La segunda barrera es el riesgo financiero por ausencia de demanda asegurada, para lo cual se platea como solución un fondo de cofinanciamiento y derechos de disponibilidad hídrica transferibles, lo que mejoraría la bancabilidad y permitiría
una entrada progresiva de actores.
Luego de identificó un modelo de permisos fragmentado, extenso y sin enfoque sistémico, razón por la cual se proponen zonas con permisos preaprobados y criterios habilitantes territoriales, beneficiando a la minería con la aceleración de las tramitaciones y la redución del riesgo normativo.

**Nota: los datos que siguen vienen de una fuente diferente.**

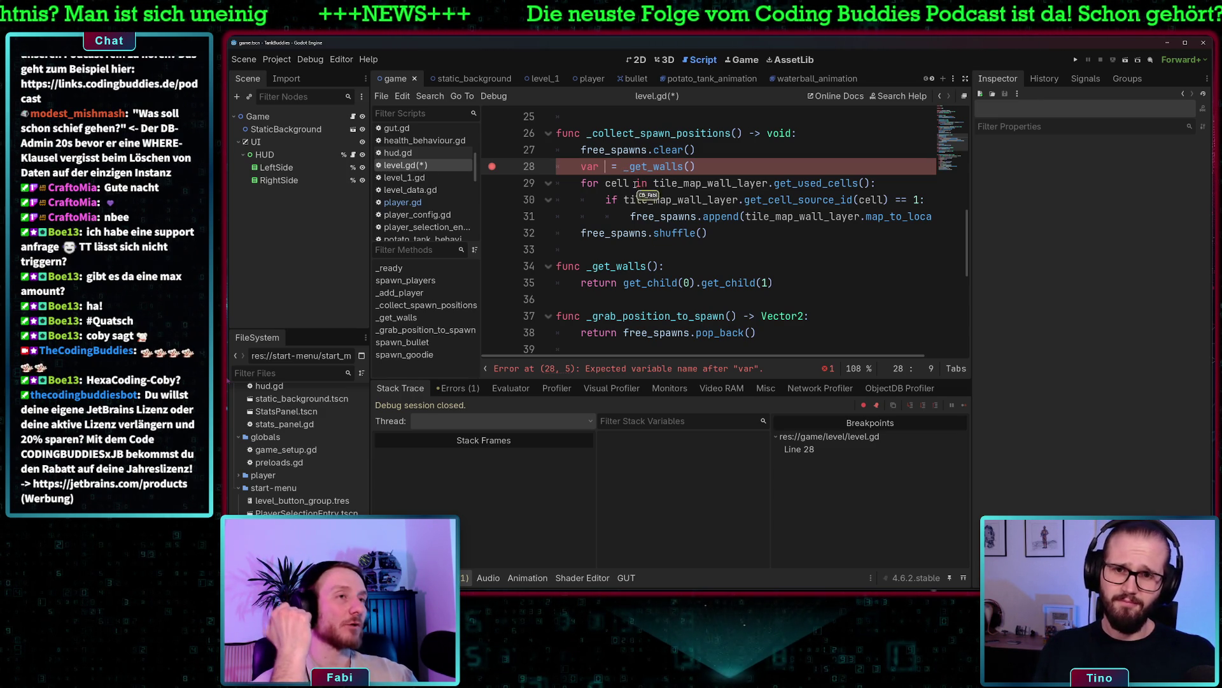
{"action": "double_click", "coordinate": [616, 183]}
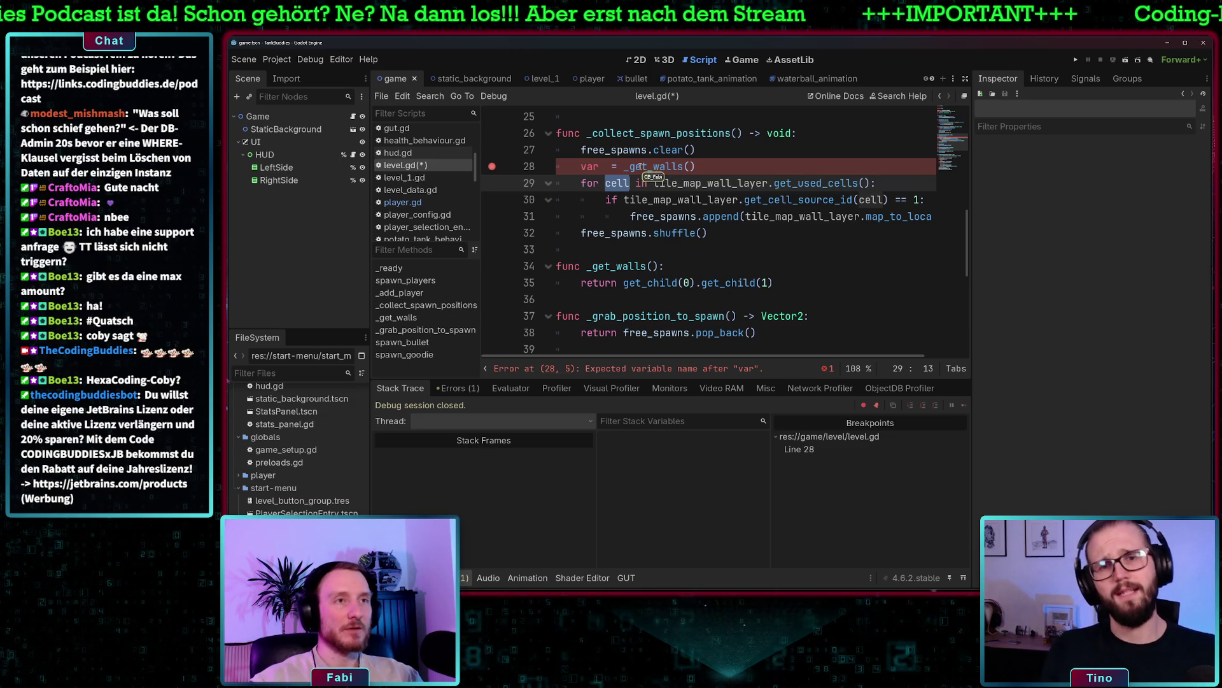
Declare wall_layer from _get_walls_layer() on line 28 and use wall_layer on lines 29–31
{"action": "left_click", "coordinate": [683, 166]}
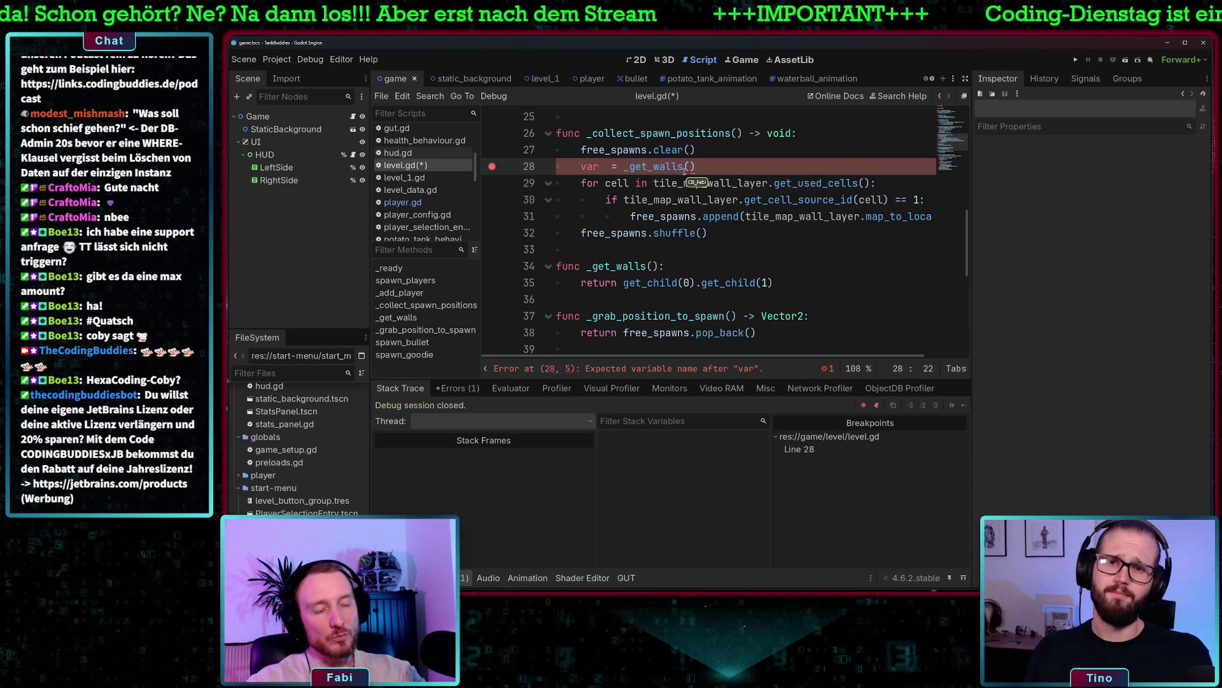
{"action": "type", "text": ".layer"}
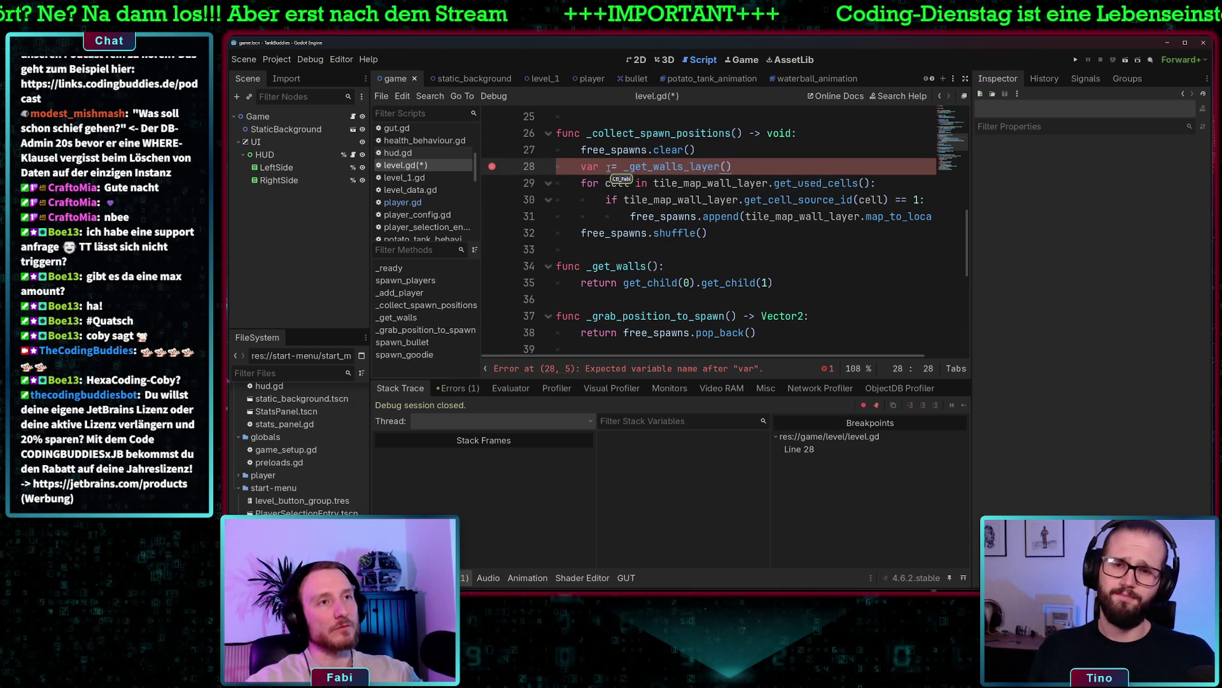
{"action": "left_click", "coordinate": [606, 167]}
{"action": "type", "text": "wall"}
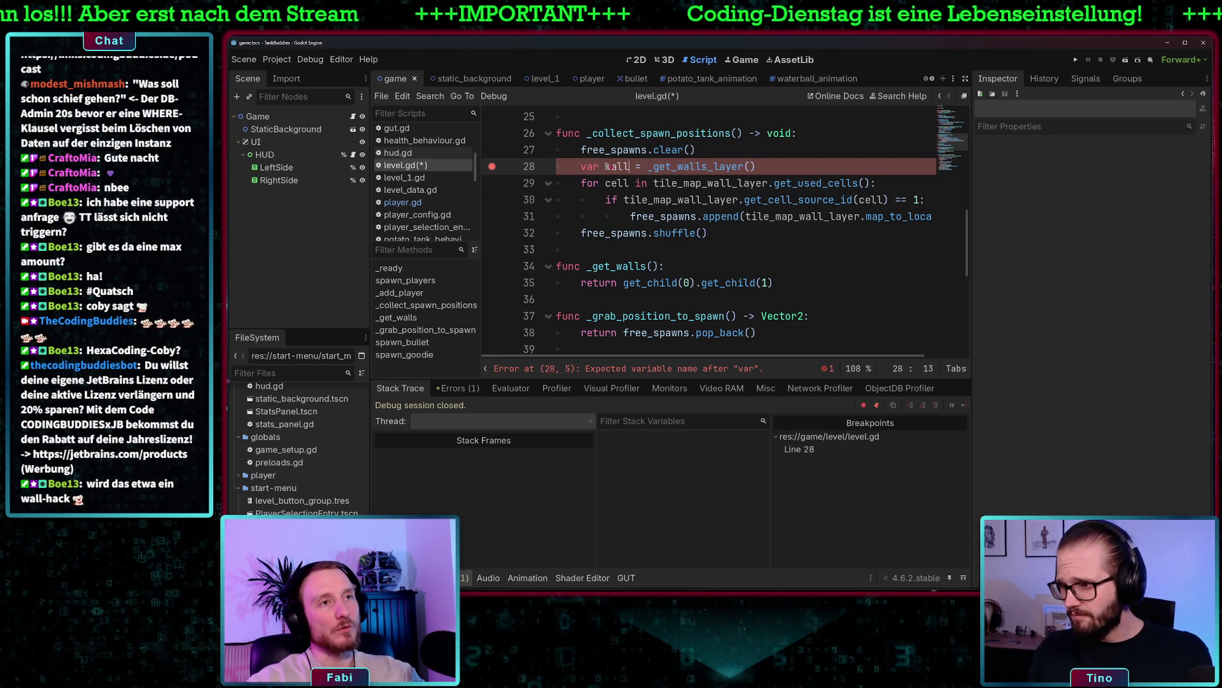
{"action": "type", "text": "_layer"}
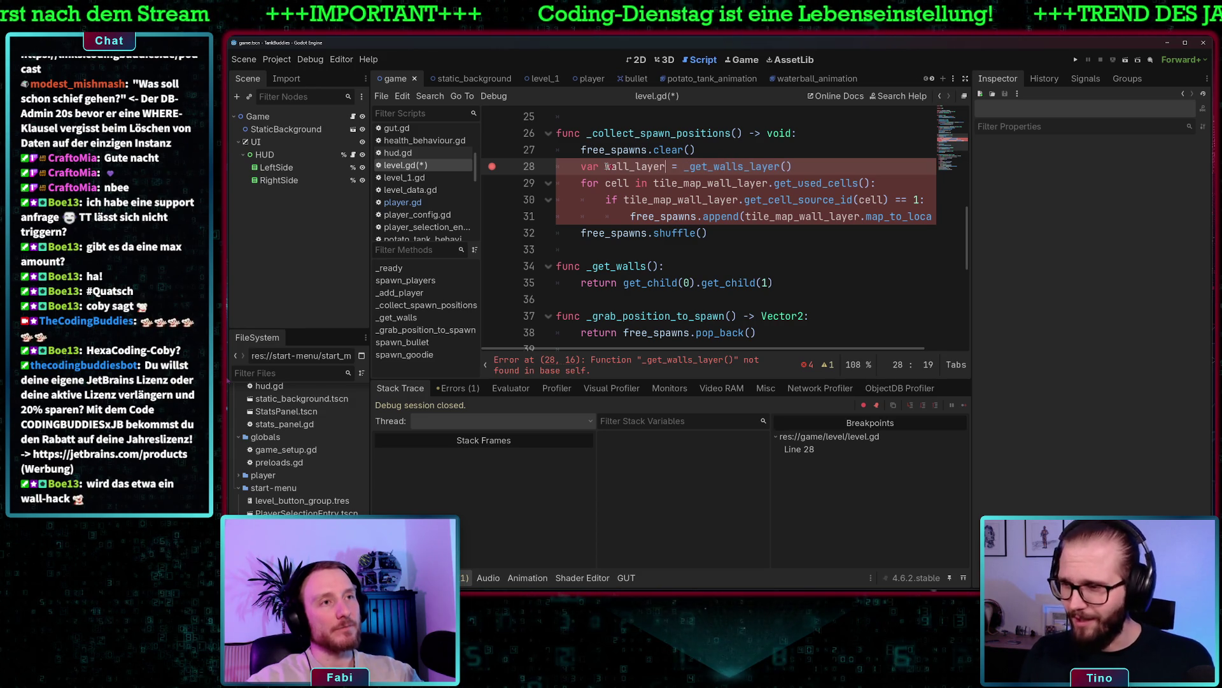
{"action": "double_click", "coordinate": [635, 167]}
{"action": "key", "text": "ctrl+c"}
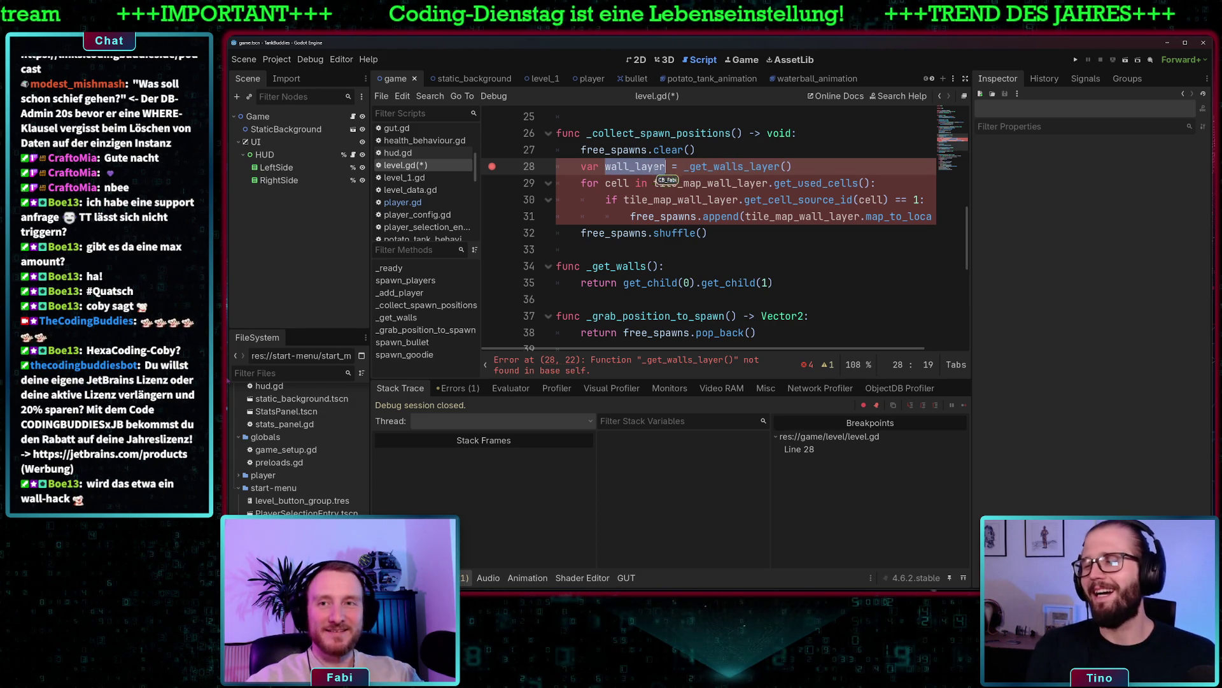
{"action": "double_click", "coordinate": [713, 185]}
{"action": "key", "text": "ctrl+v"}
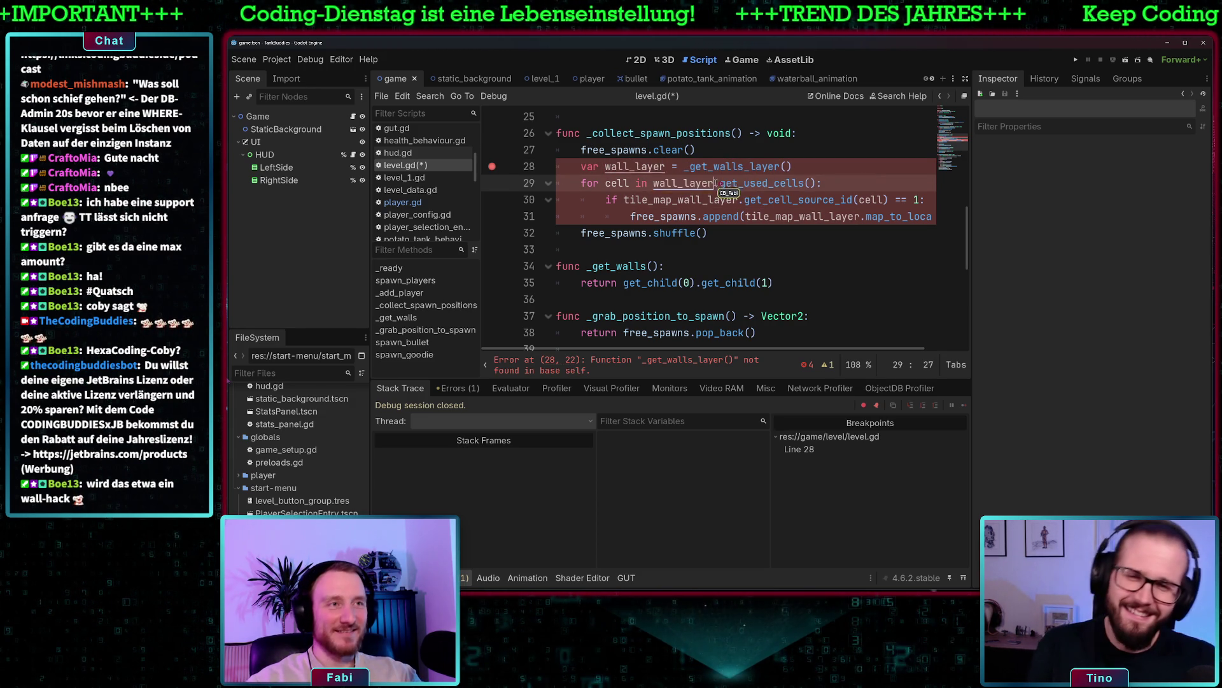
{"action": "double_click", "coordinate": [713, 200]}
{"action": "key", "text": "ctrl+v"}
{"action": "double_click", "coordinate": [768, 217]}
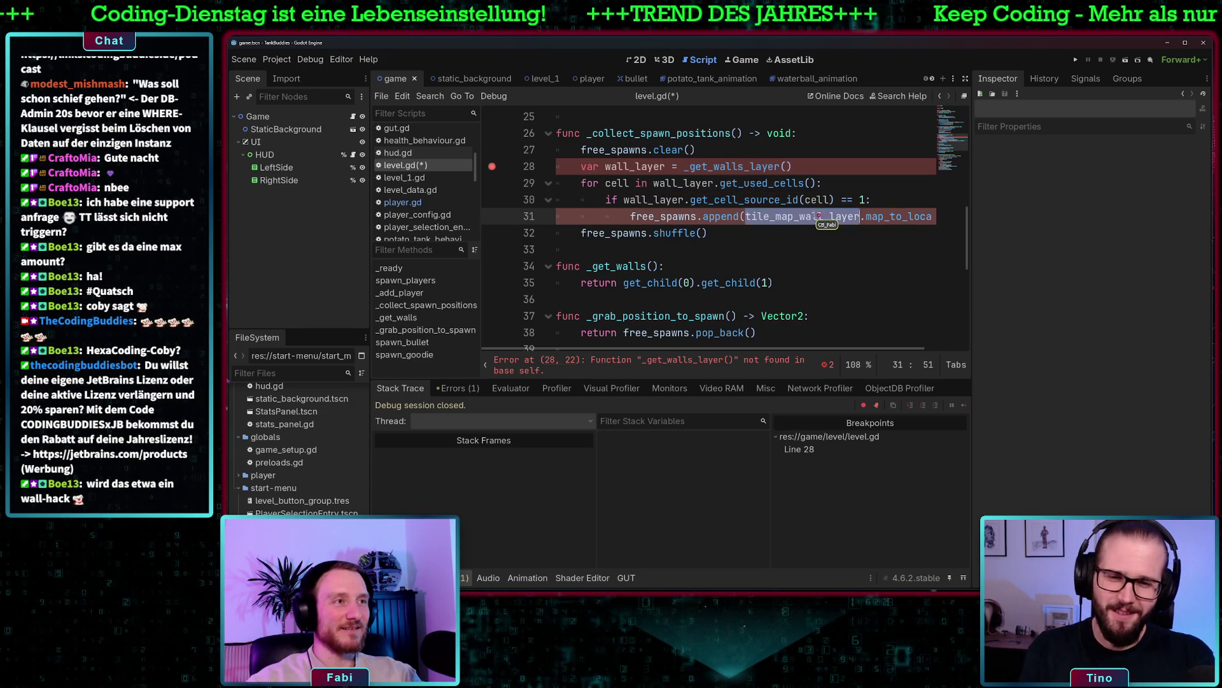
{"action": "key", "text": "ctrl+v"}
{"action": "double_click", "coordinate": [617, 184]}
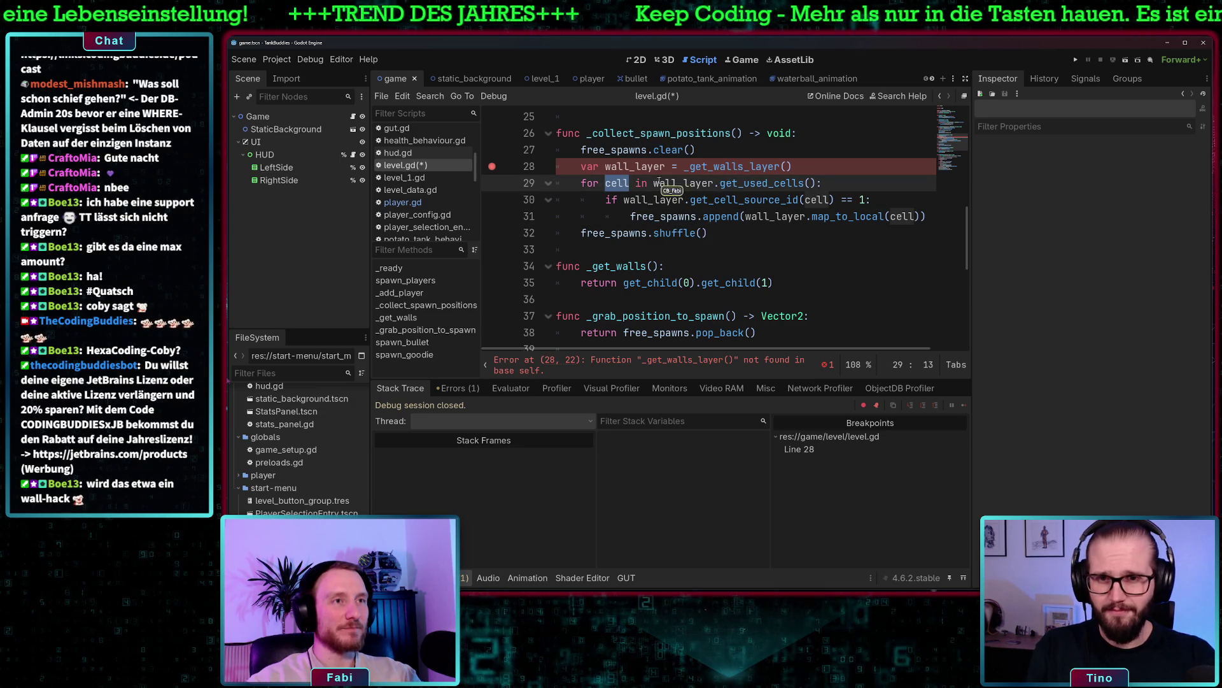
Rename the _get_walls helper function to _get_walls_layer
{"action": "double_click", "coordinate": [743, 168]}
{"action": "key", "text": "ctrl+c"}
{"action": "scroll", "coordinate": [745, 175], "scroll_direction": "down", "scroll_amount": 3}
{"action": "scroll", "coordinate": [637, 172], "scroll_direction": "up", "scroll_amount": 1}
{"action": "double_click", "coordinate": [620, 168]}
{"action": "key", "text": "ctrl+v"}
{"action": "scroll", "coordinate": [734, 211], "scroll_direction": "up", "scroll_amount": 3}
{"action": "scroll", "coordinate": [734, 211], "scroll_direction": "down", "scroll_amount": 2}
{"action": "left_click", "coordinate": [734, 211]}
Add a '# toodo' comment to the helper's return line
{"action": "scroll", "coordinate": [734, 211], "scroll_direction": "up", "scroll_amount": 2}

Otra barrera es la falta de una gobernanza supra contractual o articulación interinstitucional, planteando la creación de una Agencia Nacional de Infraestructura Hídrica (ANIH) y de Consorcios regionales, cuyo valor para la minería sería definir reglas, roles y mecanismos de coordinación eficaz.
Finalmente se planteó como barrera la presencia de una lógica de control frente a escenarios de incertidumbre hídrica, proponiendo como solución una gobernanza adaptativa con la participación de la ANIH y mecanismos de emergencia y
resiliencia, para que el sector minero cuente con mayor seguridad operacional y flexibilidad en crisis.